• [Stated goal]: How many of the rows below contain the word "cheetahs"? Reply with the number alone.
═══ Records provided ═══
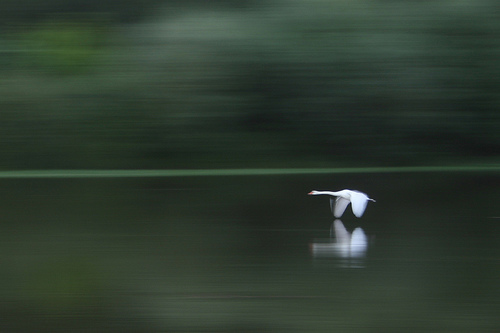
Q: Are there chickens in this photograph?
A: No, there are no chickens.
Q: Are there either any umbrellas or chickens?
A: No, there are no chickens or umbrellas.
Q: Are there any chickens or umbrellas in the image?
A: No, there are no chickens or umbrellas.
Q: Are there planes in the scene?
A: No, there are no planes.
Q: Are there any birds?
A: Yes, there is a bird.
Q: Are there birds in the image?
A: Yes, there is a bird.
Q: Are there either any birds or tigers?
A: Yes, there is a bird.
═══
═══ Records provided ═══
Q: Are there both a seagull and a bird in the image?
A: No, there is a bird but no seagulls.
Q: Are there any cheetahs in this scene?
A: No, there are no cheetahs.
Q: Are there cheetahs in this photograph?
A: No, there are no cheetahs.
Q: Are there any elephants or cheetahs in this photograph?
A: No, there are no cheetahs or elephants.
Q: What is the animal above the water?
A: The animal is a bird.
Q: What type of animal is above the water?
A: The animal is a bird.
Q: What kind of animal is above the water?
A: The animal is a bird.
═══
• [Correct result]: 6